▶ [WHAT YOU NEED TO DO]
The answer must be an exact copy of every entry, with no pictures in it.

[Start of Attachment]

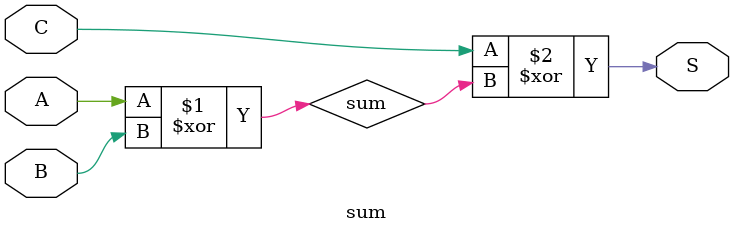
<source format=v>
module sum(A, B, C, S);
    input A, B, C;
    output S;

    wire sum;

    xor x1(sum, A, B);
    xor x2(S, C, sum);

endmodule
</source>
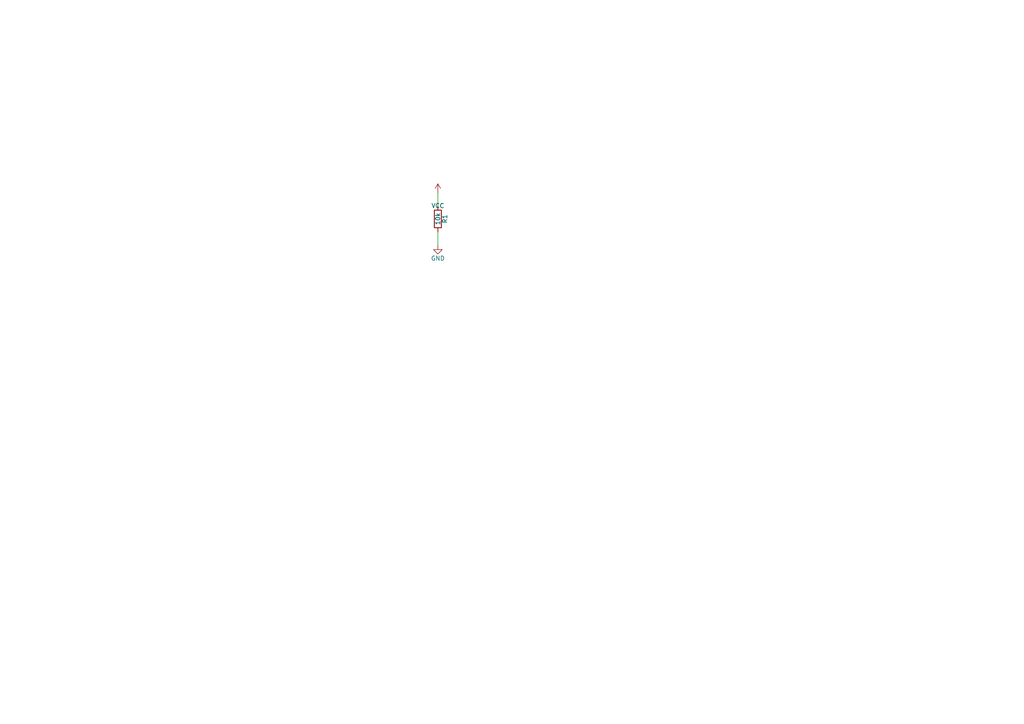
<source format=kicad_sch>
(kicad_sch
	(version 20250114)
	(generator "circuit_synth")
	(generator_version "0.8.36")
	(uuid "12345678-1234-5678-1234-567812345678")
	(paper "A4")
	(title_block
		(title "circuit_with_power")
	)
	
	(symbol
		(lib_id "Device:R")
		(at 127 63.5 0)
		(unit 1)
		(exclude_from_sim no)
		(in_bom yes)
		(on_board yes)
		(dnp no)
		(uuid "aaaaaaaa-aaaa-aaaa-aaaa-aaaaaaaaaaaa")
		(property "Reference" "R1"
			(at 129.032 63.5 90)
			(effects
				(font
					(size 1.27 1.27)
				)
			)
		)
		(property "Value" "10k"
			(at 127 63.5 90)
			(effects
				(font
					(size 1.27 1.27)
				)
			)
		)
		(property "Footprint" "Resistor_SMD:R_0603_1608Metric"
			(at 125.222 63.5 90)
			(effects
				(font
					(size 1.27 1.27)
				)
				(hide yes)
			)
		)
		(property "Datasheet" "~"
			(at 127 63.5 0)
			(effects
				(font
					(size 1.27 1.27)
				)
				(hide yes)
			)
		)
		(property "Description" "Resistor"
			(at 127 63.5 0)
			(effects
				(font
					(size 1.27 1.27)
				)
				(hide yes)
			)
		)
		(pin "1"
			(uuid "11111111-1111-1111-1111-111111111111")
		)
		(pin "2"
			(uuid "22222222-2222-2222-2222-222222222222")
		)
		(instances
			(project ""
				(path "/12345678-1234-5678-1234-567812345678"
					(reference "R1")
					(unit 1)
				)
			)
		)
	)
	(symbol
		(lib_id "power:VCC")
		(at 127 55.88 0)
		(unit 1)
		(exclude_from_sim no)
		(in_bom yes)
		(on_board yes)
		(dnp no)
		(uuid "bbbbbbbb-bbbb-bbbb-bbbb-bbbbbbbbbbbb")
		(property "Reference" "#PWR01"
			(at 127 52.07 0)
			(effects
				(font
					(size 1.27 1.27)
				)
				(hide yes)
			)
		)
		(property "Value" "VCC"
			(at 127 59.69 0)
			(effects
				(font
					(size 1.27 1.27)
				)
			)
		)
		(property "Footprint" ""
			(at 127 55.88 0)
			(effects
				(font
					(size 1.27 1.27)
				)
				(hide yes)
			)
		)
		(property "Datasheet" ""
			(at 127 55.88 0)
			(effects
				(font
					(size 1.27 1.27)
				)
				(hide yes)
			)
		)
		(property "Description" "Power symbol creates a global label with name \"VCC\""
			(at 127 55.88 0)
			(effects
				(font
					(size 1.27 1.27)
				)
				(hide yes)
			)
		)
		(pin "1"
			(uuid "33333333-3333-3333-3333-333333333333")
		)
		(instances
			(project ""
				(path "/12345678-1234-5678-1234-567812345678"
					(reference "#PWR01")
					(unit 1)
				)
			)
		)
	)
	(symbol
		(lib_id "power:GND")
		(at 127 71.12 0)
		(unit 1)
		(exclude_from_sim no)
		(in_bom yes)
		(on_board yes)
		(dnp no)
		(uuid "cccccccc-cccc-cccc-cccc-cccccccccccc")
		(property "Reference" "#PWR02"
			(at 127 77.47 0)
			(effects
				(font
					(size 1.27 1.27)
				)
				(hide yes)
			)
		)
		(property "Value" "GND"
			(at 127 74.93 0)
			(effects
				(font
					(size 1.27 1.27)
				)
			)
		)
		(property "Footprint" ""
			(at 127 71.12 0)
			(effects
				(font
					(size 1.27 1.27)
				)
				(hide yes)
			)
		)
		(property "Datasheet" ""
			(at 127 71.12 0)
			(effects
				(font
					(size 1.27 1.27)
				)
				(hide yes)
			)
		)
		(property "Description" "Power symbol creates a global label with name \"GND\""
			(at 127 71.12 0)
			(effects
				(font
					(size 1.27 1.27)
				)
				(hide yes)
			)
		)
		(pin "1"
			(uuid "44444444-4444-4444-4444-444444444444")
		)
		(instances
			(project ""
				(path "/12345678-1234-5678-1234-567812345678"
					(reference "#PWR02")
					(unit 1)
				)
			)
		)
	)
	(wire
		(pts
			(xy 127 55.88) (xy 127 59.69)
		)
		(stroke
			(width 0)
			(type default)
		)
		(uuid "dddddddd-dddd-dddd-dddd-dddddddddddd")
	)
	(wire
		(pts
			(xy 127 67.31) (xy 127 71.12)
		)
		(stroke
			(width 0)
			(type default)
		)
		(uuid "eeeeeeee-eeee-eeee-eeee-eeeeeeeeeeee")
	)
	(sheet_instances
		(path "/"
			(page "1")
		)
	)
)

</source>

[End of Attachment]

▶ [RESPONSE TO THE EXERCISE]
<source format=v>
module sum(A, B, C, S);
    input A, B, C;
    output S;

    wire sum;

    xor x1(sum, A, B);
    xor x2(S, C, sum);

endmodule
</source>
<source format=kicad_sch>
(kicad_sch
	(version 20250114)
	(generator "circuit_synth")
	(generator_version "0.8.36")
	(uuid "12345678-1234-5678-1234-567812345678")
	(paper "A4")
	(title_block
		(title "circuit_with_power")
	)
	
	(symbol
		(lib_id "Device:R")
		(at 127 63.5 0)
		(unit 1)
		(exclude_from_sim no)
		(in_bom yes)
		(on_board yes)
		(dnp no)
		(uuid "aaaaaaaa-aaaa-aaaa-aaaa-aaaaaaaaaaaa")
		(property "Reference" "R1"
			(at 129.032 63.5 90)
			(effects
				(font
					(size 1.27 1.27)
				)
			)
		)
		(property "Value" "10k"
			(at 127 63.5 90)
			(effects
				(font
					(size 1.27 1.27)
				)
			)
		)
		(property "Footprint" "Resistor_SMD:R_0603_1608Metric"
			(at 125.222 63.5 90)
			(effects
				(font
					(size 1.27 1.27)
				)
				(hide yes)
			)
		)
		(property "Datasheet" "~"
			(at 127 63.5 0)
			(effects
				(font
					(size 1.27 1.27)
				)
				(hide yes)
			)
		)
		(property "Description" "Resistor"
			(at 127 63.5 0)
			(effects
				(font
					(size 1.27 1.27)
				)
				(hide yes)
			)
		)
		(pin "1"
			(uuid "11111111-1111-1111-1111-111111111111")
		)
		(pin "2"
			(uuid "22222222-2222-2222-2222-222222222222")
		)
		(instances
			(project ""
				(path "/12345678-1234-5678-1234-567812345678"
					(reference "R1")
					(unit 1)
				)
			)
		)
	)
	(symbol
		(lib_id "power:VCC")
		(at 127 55.88 0)
		(unit 1)
		(exclude_from_sim no)
		(in_bom yes)
		(on_board yes)
		(dnp no)
		(uuid "bbbbbbbb-bbbb-bbbb-bbbb-bbbbbbbbbbbb")
		(property "Reference" "#PWR01"
			(at 127 52.07 0)
			(effects
				(font
					(size 1.27 1.27)
				)
				(hide yes)
			)
		)
		(property "Value" "VCC"
			(at 127 59.69 0)
			(effects
				(font
					(size 1.27 1.27)
				)
			)
		)
		(property "Footprint" ""
			(at 127 55.88 0)
			(effects
				(font
					(size 1.27 1.27)
				)
				(hide yes)
			)
		)
		(property "Datasheet" ""
			(at 127 55.88 0)
			(effects
				(font
					(size 1.27 1.27)
				)
				(hide yes)
			)
		)
		(property "Description" "Power symbol creates a global label with name \"VCC\""
			(at 127 55.88 0)
			(effects
				(font
					(size 1.27 1.27)
				)
				(hide yes)
			)
		)
		(pin "1"
			(uuid "33333333-3333-3333-3333-333333333333")
		)
		(instances
			(project ""
				(path "/12345678-1234-5678-1234-567812345678"
					(reference "#PWR01")
					(unit 1)
				)
			)
		)
	)
	(symbol
		(lib_id "power:GND")
		(at 127 71.12 0)
		(unit 1)
		(exclude_from_sim no)
		(in_bom yes)
		(on_board yes)
		(dnp no)
		(uuid "cccccccc-cccc-cccc-cccc-cccccccccccc")
		(property "Reference" "#PWR02"
			(at 127 77.47 0)
			(effects
				(font
					(size 1.27 1.27)
				)
				(hide yes)
			)
		)
		(property "Value" "GND"
			(at 127 74.93 0)
			(effects
				(font
					(size 1.27 1.27)
				)
			)
		)
		(property "Footprint" ""
			(at 127 71.12 0)
			(effects
				(font
					(size 1.27 1.27)
				)
				(hide yes)
			)
		)
		(property "Datasheet" ""
			(at 127 71.12 0)
			(effects
				(font
					(size 1.27 1.27)
				)
				(hide yes)
			)
		)
		(property "Description" "Power symbol creates a global label with name \"GND\""
			(at 127 71.12 0)
			(effects
				(font
					(size 1.27 1.27)
				)
				(hide yes)
			)
		)
		(pin "1"
			(uuid "44444444-4444-4444-4444-444444444444")
		)
		(instances
			(project ""
				(path "/12345678-1234-5678-1234-567812345678"
					(reference "#PWR02")
					(unit 1)
				)
			)
		)
	)
	(wire
		(pts
			(xy 127 55.88) (xy 127 59.69)
		)
		(stroke
			(width 0)
			(type default)
		)
		(uuid "dddddddd-dddd-dddd-dddd-dddddddddddd")
	)
	(wire
		(pts
			(xy 127 67.31) (xy 127 71.12)
		)
		(stroke
			(width 0)
			(type default)
		)
		(uuid "eeeeeeee-eeee-eeee-eeee-eeeeeeeeeeee")
	)
	(sheet_instances
		(path "/"
			(page "1")
		)
	)
)

</source>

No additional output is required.